- Theatrical release poster
- Directed by: Ivan Tverdovskiy
- Written by: Mariya Borodyanskaya Dmitry Lanchikhin Ivan Tverdovskiy
- Produced by: Natalya Mokritskaya Ulyana Saveleva Mila Rozanova Michael Kaczmarek
- Starring: Maria Poezzhaeva Filipp Avdeyev Nikita Kukushkin Natalya Pavlenkova Olga Lapshina Natalya Domeretskaya
- Cinematography: Fedor Struchev
- Release date: 9 July 2014;
- Running time: 98 min
- Country: Russia
- Language: Russian

= Corrections Class =

Corrections Class (Класс коррекции) is a 2014 Russian drama film directed by Ivan Tverdovskiy. It premiered on 4 June 2014 at Kinotavr where it won the prize for Best Debut and the Prize of Film Distributors Jury. The film also received the East of the West Award at the Karlovy Vary International Film Festival.

==Plot==

Lena is a bright, disabled girl with myopathy who must use a wheelchair to get around. After years being homeschooled by her protective mother, she is keen to get back to school. She is assigned to a special class for physically and psychologically disabled students who have to present themselves before a school commission at the end of the year in order to prove that they merit being moved back into a "normal" class. There she meets a group of students; Mishka, brother and sister Mitka and Vitka, Olya, and Anton. Though initially appearing to be her friends, they quickly display high degrees of callousness when they treat it as a joke when one of their classmates is killed trying to lie beneath a moving train, an activity the group indulges in out of boredom. Their teachers, meanwhile, treat the corrections class with contempt and show absolutely no desire to motivate the students or help them improve.
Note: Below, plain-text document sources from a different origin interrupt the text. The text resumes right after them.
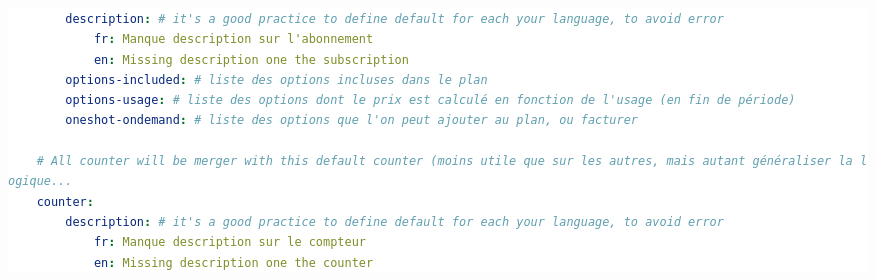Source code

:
 ```yaml
        description: # it's a good practice to define default for each your language, to avoid error
            fr: Manque description sur l'abonnement
            en: Missing description one the subscription
        options-included: # liste des options incluses dans le plan
        options-usage: # liste des options dont le prix est calculé en fonction de l'usage (en fin de période)
        oneshot-ondemand: # liste des options que l'on peut ajouter au plan, ou facturer

    # All counter will be merger with this default counter (moins utile que sur les autres, mais autant généraliser la logique...
    counter:
        description: # it's a good practice to define default for each your language, to avoid error
            fr: Manque description sur le compteur
            en: Missing description one the counter

```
Anton, however, treats Lena with kindness, and the two soon begin a relationship. Lena admonishes the group for their behavior and urges them to concentrate on passing the commission so they can get back to normal school. Lena and Anton's relationship, however, upsets the rest of the group, particularly Mishka, who concocts a plan with the rest of the group to have sex with Lena. After stealing her wheelchair, they separate her from Anton, and Mishka and Mitka attempt to rape Lena while Vitka and Olya shoot video on their phones. However, they find they cannot complete the act, and leave her beaten and bruised on the side of the train tracks.
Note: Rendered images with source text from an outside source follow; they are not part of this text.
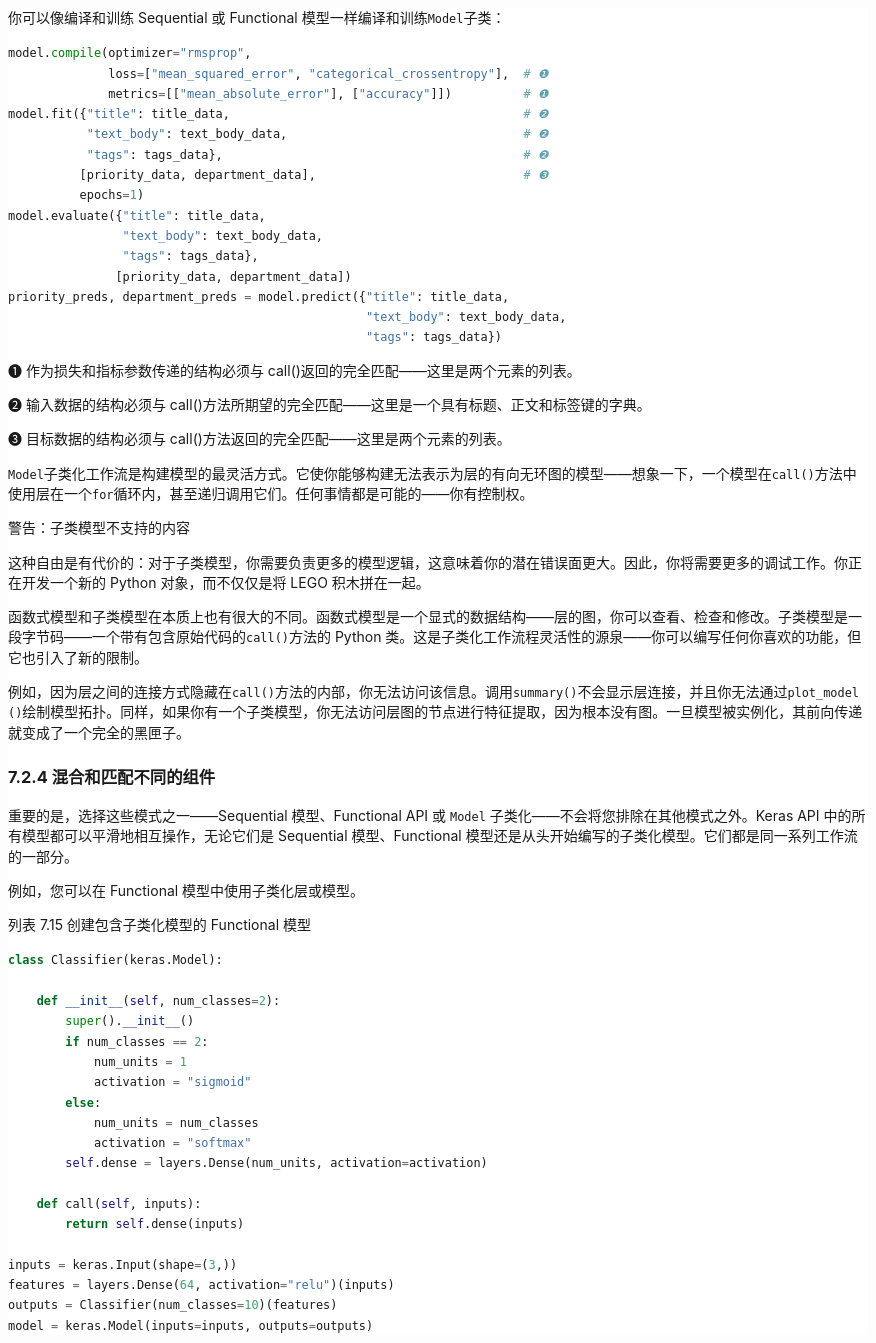 你可以像编译和训练 Sequential 或 Functional 模型一样编译和训练`Model`子类：

```py
model.compile(optimizer="rmsprop",
              loss=["mean_squared_error", "categorical_crossentropy"],  # ❶
              metrics=[["mean_absolute_error"], ["accuracy"]])          # ❶
model.fit({"title": title_data,                                         # ❷
           "text_body": text_body_data,                                 # ❷
           "tags": tags_data},                                          # ❷
          [priority_data, department_data],                             # ❸
          epochs=1)
model.evaluate({"title": title_data,
                "text_body": text_body_data,
                "tags": tags_data},
               [priority_data, department_data])
priority_preds, department_preds = model.predict({"title": title_data,
                                                  "text_body": text_body_data,
                                                  "tags": tags_data})
```

❶ 作为损失和指标参数传递的结构必须与 call()返回的完全匹配——这里是两个元素的列表。

❷ 输入数据的结构必须与 call()方法所期望的完全匹配——这里是一个具有标题、正文和标签键的字典。

❸ 目标数据的结构必须与 call()方法返回的完全匹配——这里是两个元素的列表。

`Model`子类化工作流是构建模型的最灵活方式。它使你能够构建无法表示为层的有向无环图的模型——想象一下，一个模型在`call()`方法中使用层在一个`for`循环内，甚至递归调用它们。任何事情都是可能的——你有控制权。

警告：子类模型不支持的内容

这种自由是有代价的：对于子类模型，你需要负责更多的模型逻辑，这意味着你的潜在错误面更大。因此，你将需要更多的调试工作。你正在开发一个新的 Python 对象，而不仅仅是将 LEGO 积木拼在一起。

函数式模型和子类模型在本质上也有很大的不同。函数式模型是一个显式的数据结构——层的图，你可以查看、检查和修改。子类模型是一段字节码——一个带有包含原始代码的`call()`方法的 Python 类。这是子类化工作流程灵活性的源泉——你可以编写任何你喜欢的功能，但它也引入了新的限制。

例如，因为层之间的连接方式隐藏在`call()`方法的内部，你无法访问该信息。调用`summary()`不会显示层连接，并且你无法通过`plot_model()`绘制模型拓扑。同样，如果你有一个子类模型，你无法访问层图的节点进行特征提取，因为根本没有图。一旦模型被实例化，其前向传递就变成了一个完全的黑匣子。

### 7.2.4 混合和匹配不同的组件

重要的是，选择这些模式之一——Sequential 模型、Functional API 或 `Model` 子类化——不会将您排除在其他模式之外。Keras API 中的所有模型都可以平滑地相互操作，无论它们是 Sequential 模型、Functional 模型还是从头开始编写的子类化模型。它们都是同一系列工作流的一部分。

例如，您可以在 Functional 模型中使用子类化层或模型。

列表 7.15 创建包含子类化模型的 Functional 模型

```py
class Classifier(keras.Model):

    def __init__(self, num_classes=2):
        super().__init__()
        if num_classes == 2:
            num_units = 1 
            activation = "sigmoid" 
        else:
            num_units = num_classes
            activation = "softmax" 
        self.dense = layers.Dense(num_units, activation=activation)

    def call(self, inputs):
        return self.dense(inputs)

inputs = keras.Input(shape=(3,))
features = layers.Dense(64, activation="relu")(inputs)
outputs = Classifier(num_classes=10)(features)
model = keras.Model(inputs=inputs, outputs=outputs)
```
The final day of school arrives and the students get their results - every one of them has passed, except for Lena, who the commission votes to keep on in the corrections class another year. When Lena asks the group why they did what they did, they cruelly insult her. Anton, who does not know about the rape, also begins ignoring her. The final scene is of Lena's mother collapsing in the school hallway in tears, when Lena appears behind her - walking unassisted without her wheelchair.

== Analysis ==
The title "Corrections Class" implies that these individuals with disabilities require a sort of correcting in order to become "normal". However, when these individuals seem to act "normal" and partake in typical teenager activities, they are punished. This film shows the harsh reality of the struggles of individuals with disabilities in schools and throughout their lives. "Corrections Class is also a film about the helplessness of children and parents facing the power of a school headmaster who has absolute control over the pupils’ lives assigning them either to correction or normal school life. In the figure of the headmaster the film shows us the ugly abuse of power which is given to individuals by the very institutions they form and represent. Tverdovskii provides us with a powerful image combining all these topics – that of newly installed tracks for Lena’s wheelchair which prove useless."

==Cast==

- Maria Poezzhaeva as Lena Chekhova
- Filipp Avdeyev as Anton Sobolev
- Nikita Kukushkin as Mishka
- Yuliya Serina as Vitka
- Artyom Markaryan as Mitka
- Mariya Uryadova as Olya
- Natalya Pavlenkova as Svetlana Viktorovna, Lena's mother
- Olga Lapshina as Polina Grigorevna, Anton's mother
- Natalya Domeretskaya as Tereza Pavlovna Kuznetsova, school director
- Marina Nikolayeva as Elena Viktorovna, head teacher
- Irina Vilkova as Lyudmila Nikolaevna, class teacher
- Elena Nesterova as math teacher
- Zhanetta Demikhova as Olga Nikolaevna, Cleaning woman
- Olga Roslova as biology teacher

==Reception==
The film had a positive reception and received praise from GQ, The Hollywood Reporter, Gazeta.ru.